- **Dataset entries**:
···

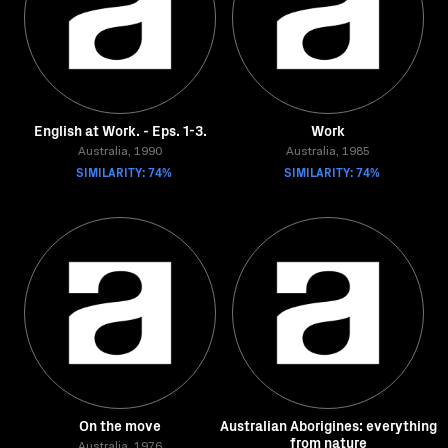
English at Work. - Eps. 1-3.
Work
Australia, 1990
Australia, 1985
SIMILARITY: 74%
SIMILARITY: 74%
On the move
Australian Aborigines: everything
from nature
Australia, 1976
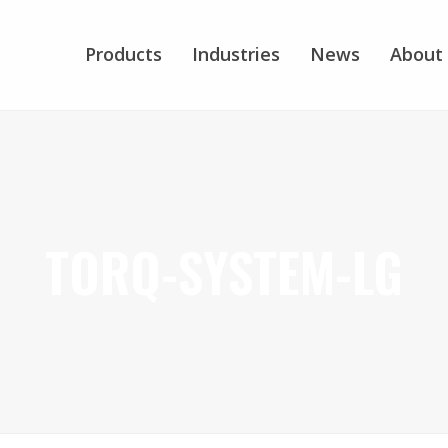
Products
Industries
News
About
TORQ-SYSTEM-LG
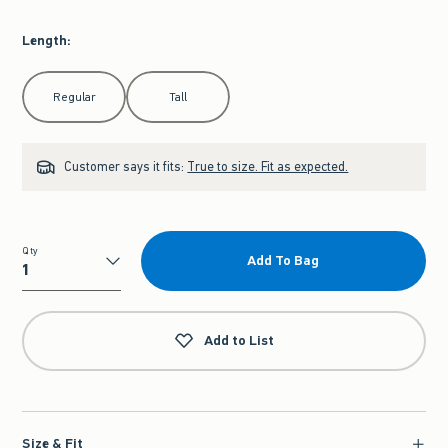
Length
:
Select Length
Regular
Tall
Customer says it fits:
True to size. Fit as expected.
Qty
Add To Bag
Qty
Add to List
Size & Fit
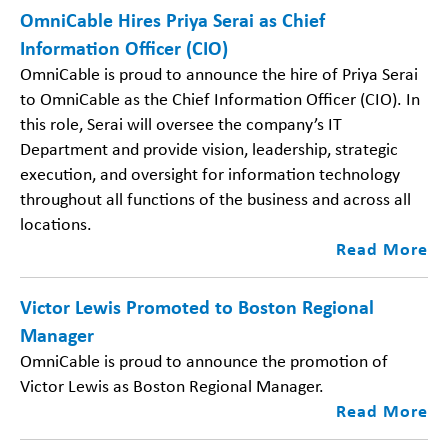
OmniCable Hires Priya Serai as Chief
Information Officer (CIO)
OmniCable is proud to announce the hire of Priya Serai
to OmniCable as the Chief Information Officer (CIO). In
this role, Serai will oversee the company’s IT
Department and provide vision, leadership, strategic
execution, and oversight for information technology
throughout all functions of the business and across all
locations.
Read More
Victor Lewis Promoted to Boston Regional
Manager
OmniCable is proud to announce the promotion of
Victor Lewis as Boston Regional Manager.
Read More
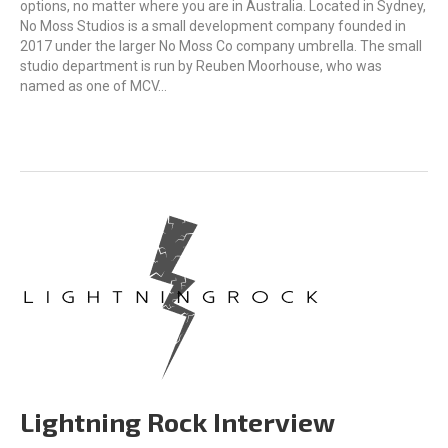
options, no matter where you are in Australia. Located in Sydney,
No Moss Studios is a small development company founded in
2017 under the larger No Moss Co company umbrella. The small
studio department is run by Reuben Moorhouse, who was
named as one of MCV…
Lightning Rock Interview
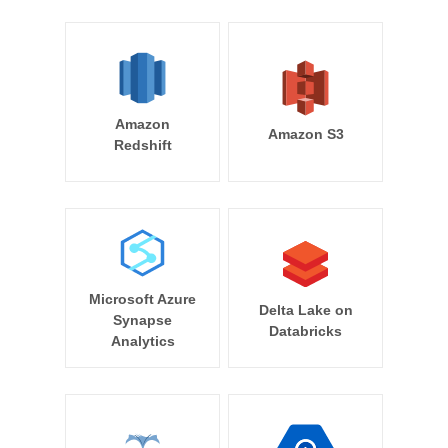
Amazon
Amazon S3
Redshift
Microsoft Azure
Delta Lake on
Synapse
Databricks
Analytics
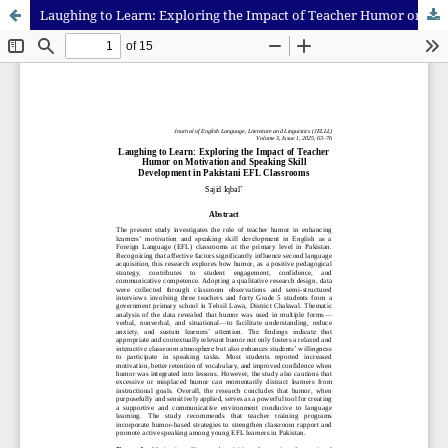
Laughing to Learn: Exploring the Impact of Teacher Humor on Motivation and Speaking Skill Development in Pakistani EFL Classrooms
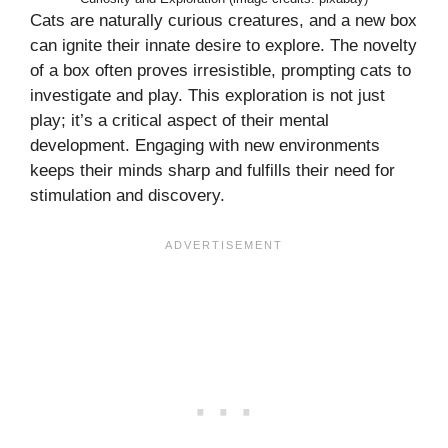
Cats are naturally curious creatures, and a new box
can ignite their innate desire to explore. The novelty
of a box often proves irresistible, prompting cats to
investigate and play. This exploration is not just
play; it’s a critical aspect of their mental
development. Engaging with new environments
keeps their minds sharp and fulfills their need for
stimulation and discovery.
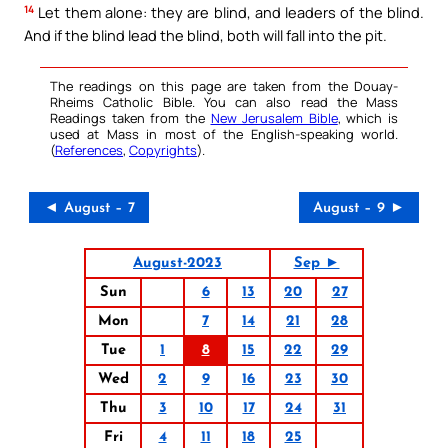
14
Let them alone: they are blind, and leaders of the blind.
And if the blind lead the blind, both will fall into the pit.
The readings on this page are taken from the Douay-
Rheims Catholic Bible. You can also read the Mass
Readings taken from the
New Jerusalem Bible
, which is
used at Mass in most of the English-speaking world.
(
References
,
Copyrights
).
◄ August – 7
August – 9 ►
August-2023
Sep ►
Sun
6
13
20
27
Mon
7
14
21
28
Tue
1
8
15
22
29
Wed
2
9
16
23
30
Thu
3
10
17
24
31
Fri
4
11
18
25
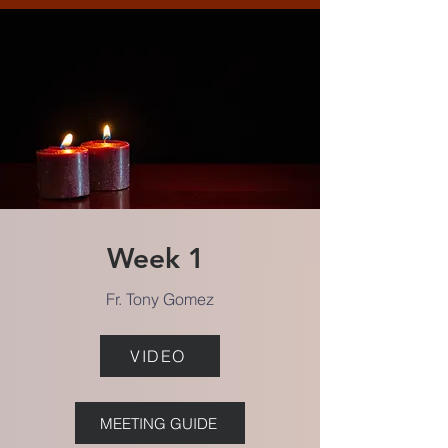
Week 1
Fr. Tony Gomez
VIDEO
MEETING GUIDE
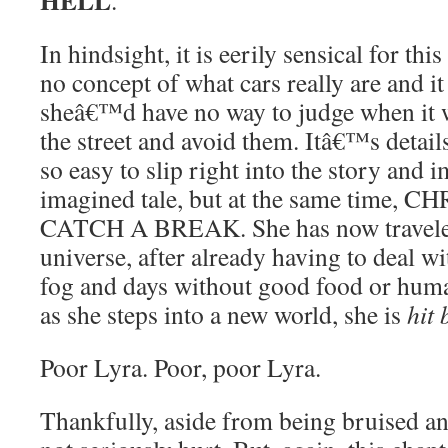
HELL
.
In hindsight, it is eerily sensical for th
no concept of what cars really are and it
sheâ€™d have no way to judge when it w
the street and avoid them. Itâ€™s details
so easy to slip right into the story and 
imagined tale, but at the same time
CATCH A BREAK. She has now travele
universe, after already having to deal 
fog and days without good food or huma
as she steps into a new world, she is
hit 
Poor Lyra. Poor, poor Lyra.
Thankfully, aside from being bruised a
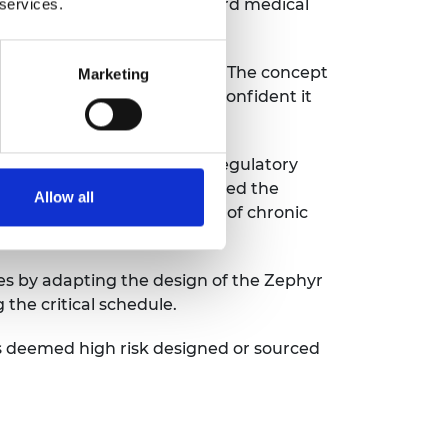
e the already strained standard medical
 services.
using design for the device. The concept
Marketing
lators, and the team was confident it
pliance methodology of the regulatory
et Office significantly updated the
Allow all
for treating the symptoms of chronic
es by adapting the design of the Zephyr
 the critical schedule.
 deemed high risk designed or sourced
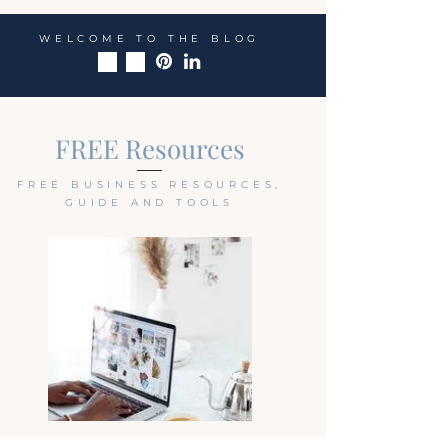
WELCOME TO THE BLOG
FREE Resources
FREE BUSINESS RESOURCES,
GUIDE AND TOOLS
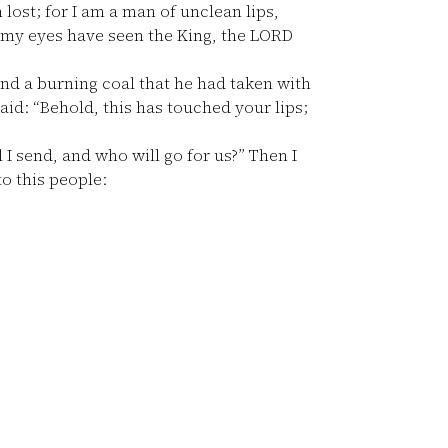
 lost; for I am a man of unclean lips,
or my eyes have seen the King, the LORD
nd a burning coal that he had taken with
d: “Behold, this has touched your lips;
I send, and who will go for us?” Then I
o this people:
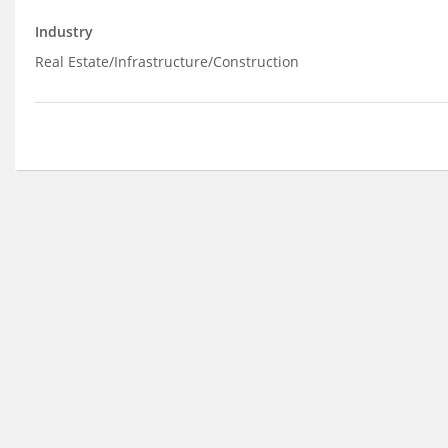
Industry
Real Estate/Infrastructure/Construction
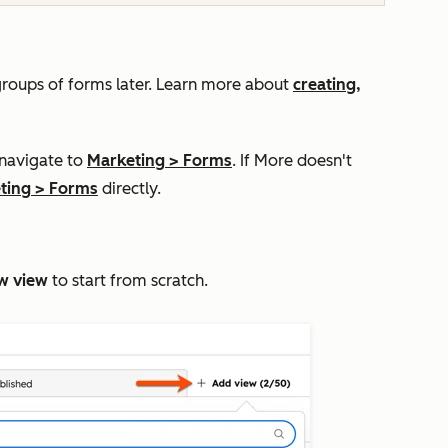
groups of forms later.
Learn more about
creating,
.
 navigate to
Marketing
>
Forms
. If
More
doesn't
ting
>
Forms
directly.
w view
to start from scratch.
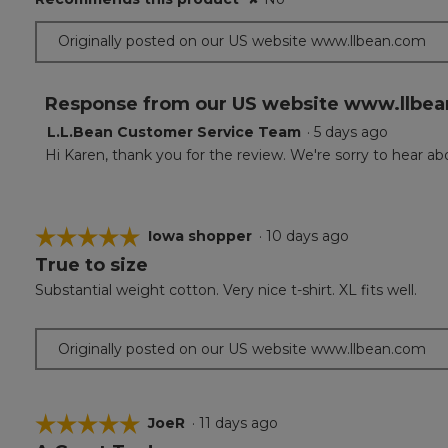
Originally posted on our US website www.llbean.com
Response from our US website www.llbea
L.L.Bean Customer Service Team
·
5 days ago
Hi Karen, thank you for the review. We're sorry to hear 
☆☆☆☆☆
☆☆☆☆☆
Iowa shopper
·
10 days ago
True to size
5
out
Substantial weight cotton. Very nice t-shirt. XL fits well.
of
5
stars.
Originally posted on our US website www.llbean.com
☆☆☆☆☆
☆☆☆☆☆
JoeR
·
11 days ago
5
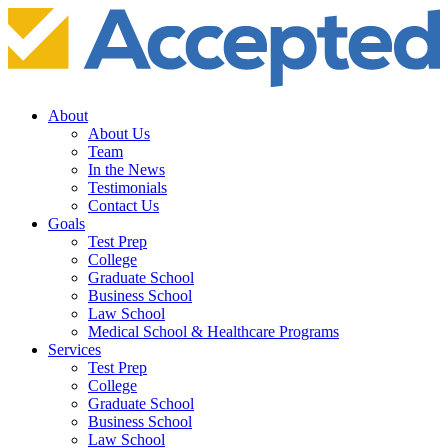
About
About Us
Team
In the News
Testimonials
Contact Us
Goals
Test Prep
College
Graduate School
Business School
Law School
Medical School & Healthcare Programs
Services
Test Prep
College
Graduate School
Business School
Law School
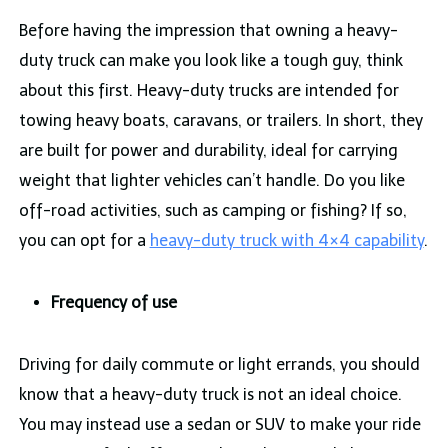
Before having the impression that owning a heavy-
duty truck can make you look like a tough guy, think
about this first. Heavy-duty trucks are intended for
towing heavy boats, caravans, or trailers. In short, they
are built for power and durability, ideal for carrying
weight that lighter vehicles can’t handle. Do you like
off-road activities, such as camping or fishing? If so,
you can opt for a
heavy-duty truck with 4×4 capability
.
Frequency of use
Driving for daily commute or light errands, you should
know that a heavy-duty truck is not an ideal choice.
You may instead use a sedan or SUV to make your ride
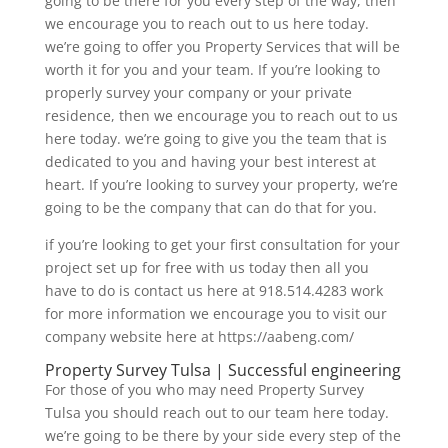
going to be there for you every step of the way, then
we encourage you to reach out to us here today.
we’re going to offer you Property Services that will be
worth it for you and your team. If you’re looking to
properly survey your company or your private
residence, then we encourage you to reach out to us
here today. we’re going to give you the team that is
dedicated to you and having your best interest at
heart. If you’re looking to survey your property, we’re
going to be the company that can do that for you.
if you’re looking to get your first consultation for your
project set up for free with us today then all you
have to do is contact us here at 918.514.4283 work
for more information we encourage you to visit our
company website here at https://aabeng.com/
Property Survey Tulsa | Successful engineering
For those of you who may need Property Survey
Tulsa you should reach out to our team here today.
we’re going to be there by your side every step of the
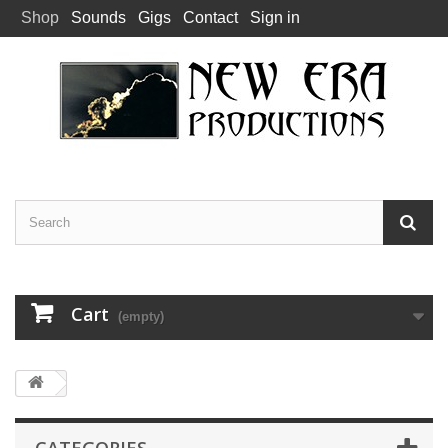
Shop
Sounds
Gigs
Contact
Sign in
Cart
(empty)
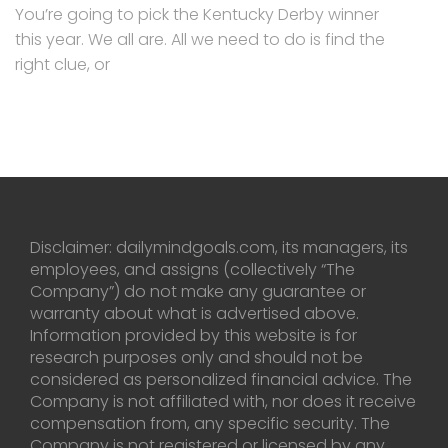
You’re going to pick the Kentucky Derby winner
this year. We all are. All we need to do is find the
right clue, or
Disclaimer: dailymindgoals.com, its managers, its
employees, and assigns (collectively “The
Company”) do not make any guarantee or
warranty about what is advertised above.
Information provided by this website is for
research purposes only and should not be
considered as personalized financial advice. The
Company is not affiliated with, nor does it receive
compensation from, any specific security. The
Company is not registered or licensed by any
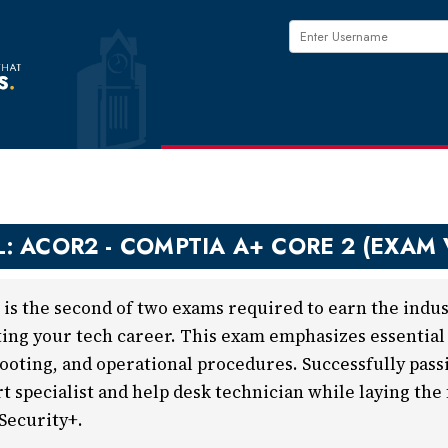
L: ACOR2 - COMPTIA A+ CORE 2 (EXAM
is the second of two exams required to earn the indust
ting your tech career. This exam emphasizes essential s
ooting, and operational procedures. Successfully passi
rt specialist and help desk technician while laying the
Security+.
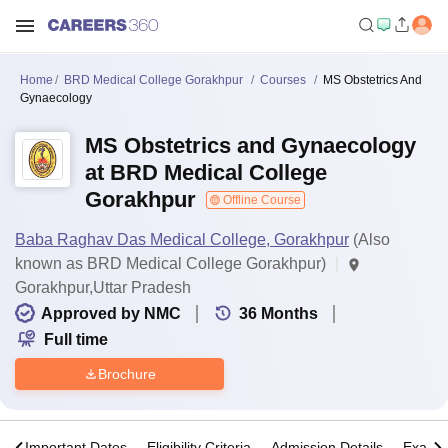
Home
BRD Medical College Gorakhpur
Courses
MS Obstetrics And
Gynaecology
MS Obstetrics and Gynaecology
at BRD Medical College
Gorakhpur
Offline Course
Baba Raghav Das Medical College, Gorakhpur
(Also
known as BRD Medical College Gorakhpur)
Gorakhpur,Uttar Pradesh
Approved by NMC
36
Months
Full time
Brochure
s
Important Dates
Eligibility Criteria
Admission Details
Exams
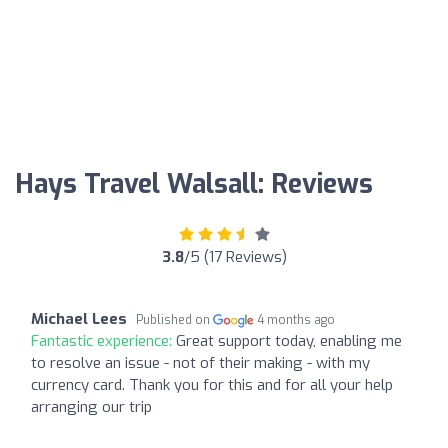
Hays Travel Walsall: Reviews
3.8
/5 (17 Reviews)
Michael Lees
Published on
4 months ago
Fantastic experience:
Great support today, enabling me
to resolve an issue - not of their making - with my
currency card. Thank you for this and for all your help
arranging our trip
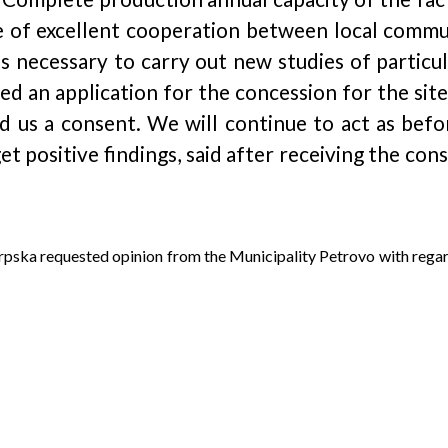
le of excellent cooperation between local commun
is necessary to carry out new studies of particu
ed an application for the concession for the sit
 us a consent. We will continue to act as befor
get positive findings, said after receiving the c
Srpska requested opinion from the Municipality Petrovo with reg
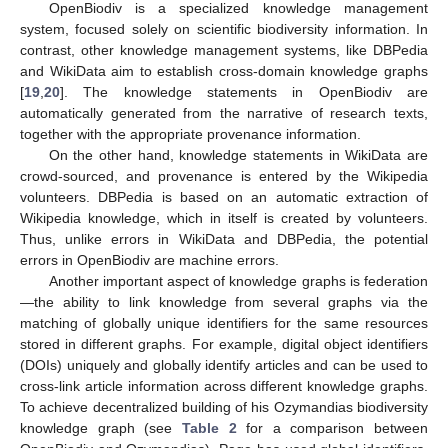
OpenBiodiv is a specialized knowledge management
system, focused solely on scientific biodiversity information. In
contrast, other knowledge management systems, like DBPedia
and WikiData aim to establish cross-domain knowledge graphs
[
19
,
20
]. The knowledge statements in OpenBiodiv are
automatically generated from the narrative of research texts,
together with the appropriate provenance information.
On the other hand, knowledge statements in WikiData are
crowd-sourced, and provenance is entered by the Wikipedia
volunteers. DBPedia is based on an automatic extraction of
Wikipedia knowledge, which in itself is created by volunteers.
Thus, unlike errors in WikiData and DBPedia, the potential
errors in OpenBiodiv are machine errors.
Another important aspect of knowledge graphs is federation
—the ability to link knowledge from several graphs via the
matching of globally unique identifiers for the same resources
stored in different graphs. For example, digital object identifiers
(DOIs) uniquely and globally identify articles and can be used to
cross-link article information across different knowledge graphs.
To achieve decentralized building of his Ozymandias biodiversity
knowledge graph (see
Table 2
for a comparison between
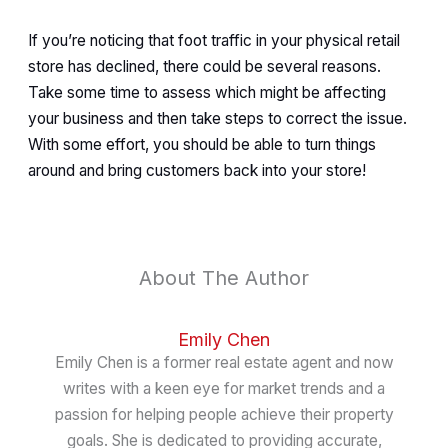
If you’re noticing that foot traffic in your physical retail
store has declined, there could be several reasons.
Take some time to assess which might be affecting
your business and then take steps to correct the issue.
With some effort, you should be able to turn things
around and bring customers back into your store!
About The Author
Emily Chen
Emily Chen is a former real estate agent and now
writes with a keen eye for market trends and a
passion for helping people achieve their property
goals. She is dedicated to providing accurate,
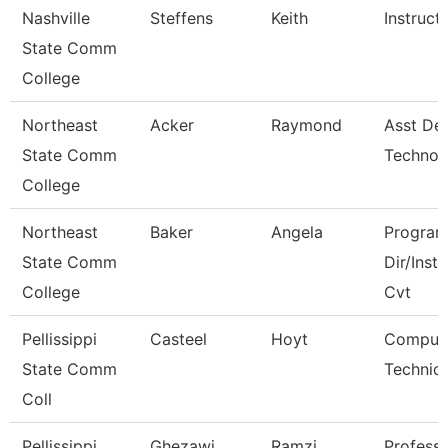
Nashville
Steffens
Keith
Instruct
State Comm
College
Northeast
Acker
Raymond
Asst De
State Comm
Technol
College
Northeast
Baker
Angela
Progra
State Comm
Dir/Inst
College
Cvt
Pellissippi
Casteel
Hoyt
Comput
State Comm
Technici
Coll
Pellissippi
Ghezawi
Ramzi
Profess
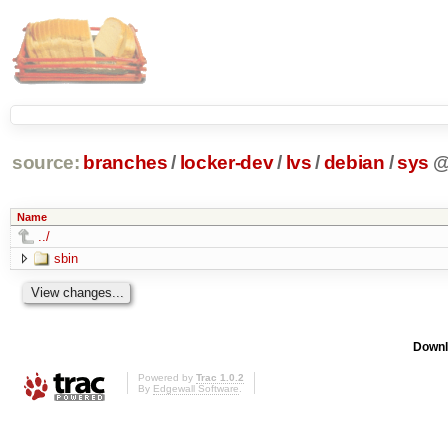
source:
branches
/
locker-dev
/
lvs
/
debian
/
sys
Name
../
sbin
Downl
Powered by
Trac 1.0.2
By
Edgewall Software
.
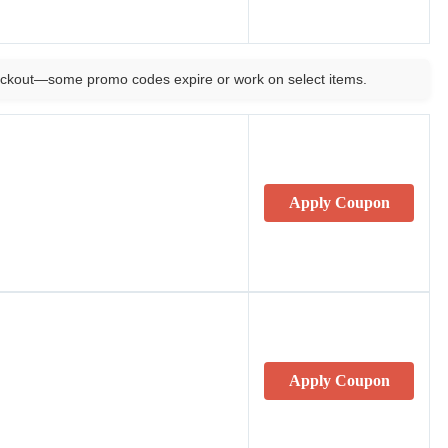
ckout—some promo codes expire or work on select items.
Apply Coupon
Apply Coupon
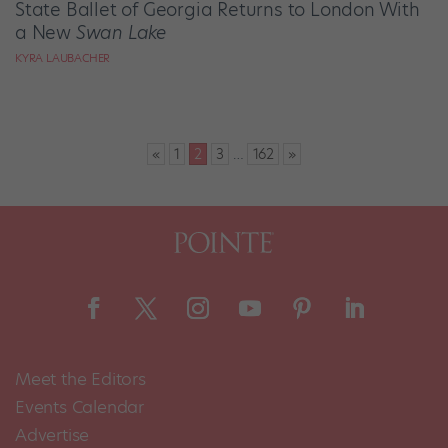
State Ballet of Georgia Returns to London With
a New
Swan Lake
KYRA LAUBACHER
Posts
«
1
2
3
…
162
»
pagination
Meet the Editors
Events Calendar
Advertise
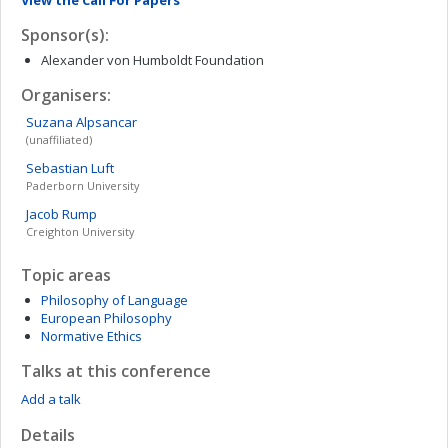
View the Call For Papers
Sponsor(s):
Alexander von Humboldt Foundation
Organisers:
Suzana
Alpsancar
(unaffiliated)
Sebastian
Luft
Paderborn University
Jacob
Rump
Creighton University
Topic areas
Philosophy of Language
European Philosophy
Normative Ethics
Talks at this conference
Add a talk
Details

···

- **Brief**: When a line in the entries above contains "having", count it; please answer with the number only.

- **Exercise output**: 3